我是一個畏首畏尾、循規蹈矩的公務員,凡是違法犯紀的事,避之唯恐不及。但如您所能體會的,我非常自私、小氣,只要是在沒人看到我心底的時候,我是如此地想做壞事,雖然只是在腦海裡的幻影,卻不能抹去我壓在心底的劣根性。我承認我是好色的,不錯,只要是人,我不相信有誰能跳脫這個窠臼,自我成聖,除非經過修煉,那就另當別論。

因為是人。是的,就因為我是人,我有許多的缺點,就如同你我一般。貪婪,隱隱於心卻不敢表彰於外;自以為是,總推說言語的背後有著多大的學問;沽名釣譽,裝做一付自命清高狀;喜做善事,總怕人家不知道,竭盡心思的讓眾人知曉。呵!可不是?真要說得清、數得盡,就不是身為萬物之靈的你我原本的面貌。

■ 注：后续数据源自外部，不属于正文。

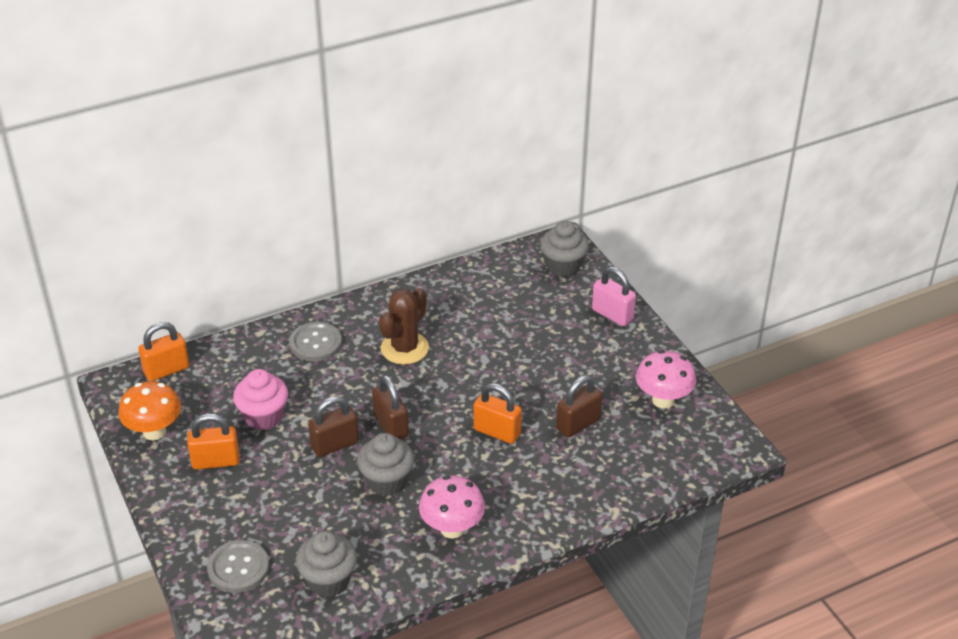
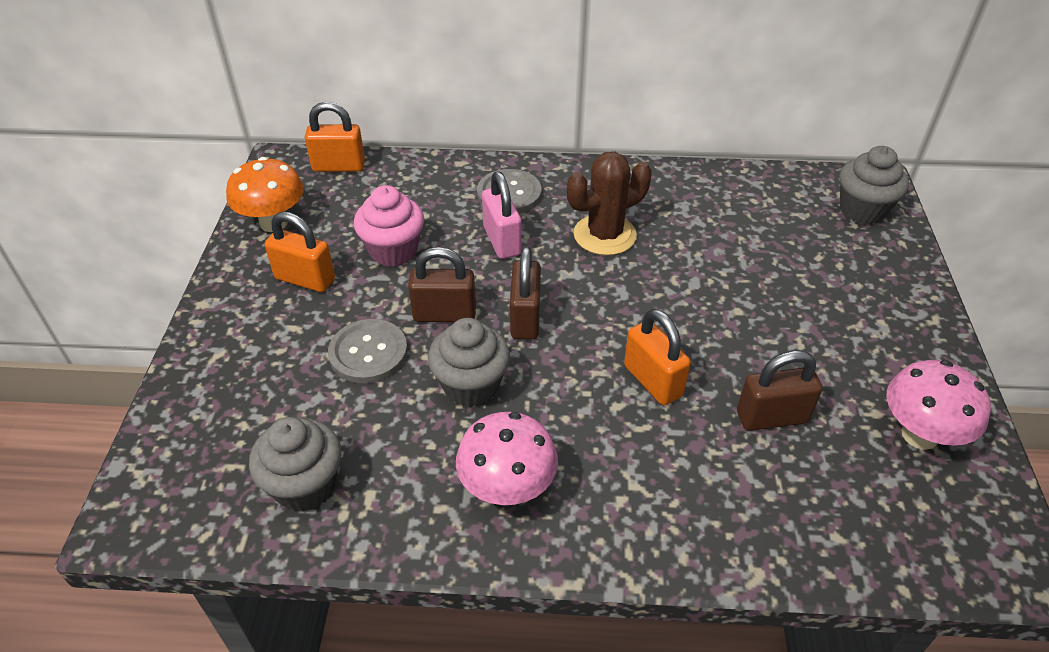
camera: 30 degrees right, 5 degrees up
grey button [207,540,269,593] -> grey button moved to [328,319,408,383]
pink padlock [592,267,636,326] -> pink padlock moved to [482,171,522,259]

對了!我說過,我是一個公務員,成天躲在龜殼裡頭,管它天蹋下來,也不干我的事。反正,同樣的薪水嘛!不需要太過拼命,工作擱著,呵,也不會有人偷偷拿去做。過勞成疾了,主管並不會認為你是因公病倒,不是嗎?公家機關會累倒人?唉,別傻了,說出去給誰聽?若是人生的運氣真是走到極點,蒙主寵召,肯定會有幾個同事為你流下幾滴真誠的眼淚,那又如何?十分鐘之後,或許更短::也許吧,嗯,戴上面具的笑臉依舊敵我難分(臉孔相同下,你看到的同事臉孔應該就是你自己,這種情況,包你在午夜夢迴時,狂淚驚醒),還會有誰記得::嘿嘿,身處幽室,很不幸的,這時的主管絕對矢口否認,那位在天國的仁兄會是因公殉職?打死他都不會承認,咳!這時的你也許早已想到,比他們所想到的更嗆的理由。本來嘛,因為我們都是「人」。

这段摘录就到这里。